The most common activities being outsourced were information technology (reported as outsourced by 36% of companies), distribution/fulfillment (32%), legal/regulatory affairs (30%) and manufacturing/operations (24%). However, companies are not outsourcing at a very deep level, according to the study. Eighty-six percent of study participants said they outsource less than 25% of activities overall. The average level of outsourcing penetration across the 14 activities was 16%. Even in information technology, the area with the deepest penetration by outsourcing, only 14% of respondents said they outsource more than 25% of their IT activity. Upshot is that “tactical outsourcing is a follow-the-leader approach, not a road to competitive advantage," says Robert M. Monczka, director of strategic sourcing and supply chain strategy research at CAPS and research professor of supply chain management in the W. P. Carey School of Business at Arizona State University. "Strategic outsourcing can create new ways to compete,” he says, “and possibly rewrite the rules for whole industries."

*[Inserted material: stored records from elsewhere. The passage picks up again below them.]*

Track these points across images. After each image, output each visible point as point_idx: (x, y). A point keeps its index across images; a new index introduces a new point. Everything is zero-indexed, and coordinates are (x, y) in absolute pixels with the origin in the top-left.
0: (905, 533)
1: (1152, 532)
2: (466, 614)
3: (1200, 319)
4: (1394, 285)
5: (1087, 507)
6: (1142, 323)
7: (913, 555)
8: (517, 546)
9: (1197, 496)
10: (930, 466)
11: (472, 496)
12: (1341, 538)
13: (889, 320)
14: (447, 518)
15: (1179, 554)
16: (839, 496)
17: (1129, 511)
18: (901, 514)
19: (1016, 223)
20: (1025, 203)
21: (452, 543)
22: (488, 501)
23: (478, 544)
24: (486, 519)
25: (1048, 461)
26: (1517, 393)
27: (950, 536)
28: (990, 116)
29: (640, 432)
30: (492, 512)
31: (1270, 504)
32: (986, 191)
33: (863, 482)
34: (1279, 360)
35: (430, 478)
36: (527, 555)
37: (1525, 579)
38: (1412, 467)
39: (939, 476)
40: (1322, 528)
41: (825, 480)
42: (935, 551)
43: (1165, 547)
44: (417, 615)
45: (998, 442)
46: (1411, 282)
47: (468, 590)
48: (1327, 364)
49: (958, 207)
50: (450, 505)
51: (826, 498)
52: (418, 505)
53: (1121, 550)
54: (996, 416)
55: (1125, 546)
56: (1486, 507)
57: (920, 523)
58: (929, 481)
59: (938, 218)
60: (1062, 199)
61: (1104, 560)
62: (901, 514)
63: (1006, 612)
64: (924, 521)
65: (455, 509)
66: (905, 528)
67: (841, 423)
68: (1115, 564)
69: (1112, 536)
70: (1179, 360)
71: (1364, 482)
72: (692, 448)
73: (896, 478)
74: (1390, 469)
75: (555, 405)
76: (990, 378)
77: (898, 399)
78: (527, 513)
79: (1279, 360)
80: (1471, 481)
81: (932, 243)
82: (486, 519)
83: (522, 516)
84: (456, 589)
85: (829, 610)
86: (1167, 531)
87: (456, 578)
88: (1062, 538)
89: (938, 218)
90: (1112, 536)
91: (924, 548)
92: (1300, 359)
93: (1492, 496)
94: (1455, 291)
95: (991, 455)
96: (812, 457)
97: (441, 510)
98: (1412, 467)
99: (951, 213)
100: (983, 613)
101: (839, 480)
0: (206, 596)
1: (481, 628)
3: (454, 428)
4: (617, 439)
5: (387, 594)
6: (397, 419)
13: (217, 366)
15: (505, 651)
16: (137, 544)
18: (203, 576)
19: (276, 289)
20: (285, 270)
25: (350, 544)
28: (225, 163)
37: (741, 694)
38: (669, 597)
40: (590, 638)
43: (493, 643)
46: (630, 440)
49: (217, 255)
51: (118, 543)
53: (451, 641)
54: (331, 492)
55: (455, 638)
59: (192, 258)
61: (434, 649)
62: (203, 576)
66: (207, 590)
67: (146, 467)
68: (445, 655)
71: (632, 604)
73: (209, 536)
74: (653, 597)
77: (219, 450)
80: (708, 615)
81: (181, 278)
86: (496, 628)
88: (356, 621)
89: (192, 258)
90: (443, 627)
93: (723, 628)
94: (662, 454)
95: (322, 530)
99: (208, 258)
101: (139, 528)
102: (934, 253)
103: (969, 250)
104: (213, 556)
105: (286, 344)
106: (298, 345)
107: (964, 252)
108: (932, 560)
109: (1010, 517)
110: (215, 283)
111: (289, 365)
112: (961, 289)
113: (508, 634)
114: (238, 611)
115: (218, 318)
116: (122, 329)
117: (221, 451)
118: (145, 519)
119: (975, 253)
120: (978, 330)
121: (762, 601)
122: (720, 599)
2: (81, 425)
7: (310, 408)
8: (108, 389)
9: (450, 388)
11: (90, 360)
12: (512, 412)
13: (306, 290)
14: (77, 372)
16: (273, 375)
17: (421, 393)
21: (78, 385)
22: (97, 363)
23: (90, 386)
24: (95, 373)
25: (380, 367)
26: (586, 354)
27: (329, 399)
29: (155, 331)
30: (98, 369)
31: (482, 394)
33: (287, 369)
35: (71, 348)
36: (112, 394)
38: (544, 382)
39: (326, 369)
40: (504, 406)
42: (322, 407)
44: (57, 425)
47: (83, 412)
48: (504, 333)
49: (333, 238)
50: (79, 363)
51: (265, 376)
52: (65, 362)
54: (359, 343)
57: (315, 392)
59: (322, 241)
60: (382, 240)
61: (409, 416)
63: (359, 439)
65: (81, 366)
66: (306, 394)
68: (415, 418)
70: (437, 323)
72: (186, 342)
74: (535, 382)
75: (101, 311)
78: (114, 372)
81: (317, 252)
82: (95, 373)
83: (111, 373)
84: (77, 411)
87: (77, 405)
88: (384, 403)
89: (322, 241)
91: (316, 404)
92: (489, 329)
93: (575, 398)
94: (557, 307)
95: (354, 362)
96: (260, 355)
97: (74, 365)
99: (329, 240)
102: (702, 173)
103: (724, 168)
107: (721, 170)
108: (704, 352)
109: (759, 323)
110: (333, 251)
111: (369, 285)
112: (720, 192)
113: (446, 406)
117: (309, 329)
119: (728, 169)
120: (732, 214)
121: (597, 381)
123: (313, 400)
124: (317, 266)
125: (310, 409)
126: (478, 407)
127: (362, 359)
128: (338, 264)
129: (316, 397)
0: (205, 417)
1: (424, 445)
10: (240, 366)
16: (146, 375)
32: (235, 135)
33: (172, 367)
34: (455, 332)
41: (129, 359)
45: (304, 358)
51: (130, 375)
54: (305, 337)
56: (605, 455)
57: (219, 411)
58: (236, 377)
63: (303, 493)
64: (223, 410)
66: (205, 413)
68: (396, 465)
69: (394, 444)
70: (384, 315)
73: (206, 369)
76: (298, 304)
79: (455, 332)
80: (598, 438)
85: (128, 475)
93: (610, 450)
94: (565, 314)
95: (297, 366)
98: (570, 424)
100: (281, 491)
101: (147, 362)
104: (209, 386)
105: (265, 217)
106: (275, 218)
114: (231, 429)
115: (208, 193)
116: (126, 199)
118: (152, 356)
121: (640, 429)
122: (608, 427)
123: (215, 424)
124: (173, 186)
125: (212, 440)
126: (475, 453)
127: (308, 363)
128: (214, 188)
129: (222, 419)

The report suggests companies define from the outset whether the strategic intent of their outsourcing efforts is cost reduction or revenue generation. It also recommends the following steps to give companies an edge in achieving their outsourcing goals: First, anticipate shifts in the future business environment, such as political and social backlash, changing demographics in emerging economies and dwindling natural resource supplies, and consider the effect these shifts would have on future outsourcing activities. Second, build tomorrow's corporation by seeking skills, technologies and scale from the marketplace rather than assuming that these capabilities must be developed internally.

Third, address the execution issues inherent in any outsourcing activity by clearly defining roles and responsibilities across the corporate functions involved.

Well, that's all for this edition of Metals Watch. This is Tom Stundza, executive editor of Purchasing Magazine. Good day.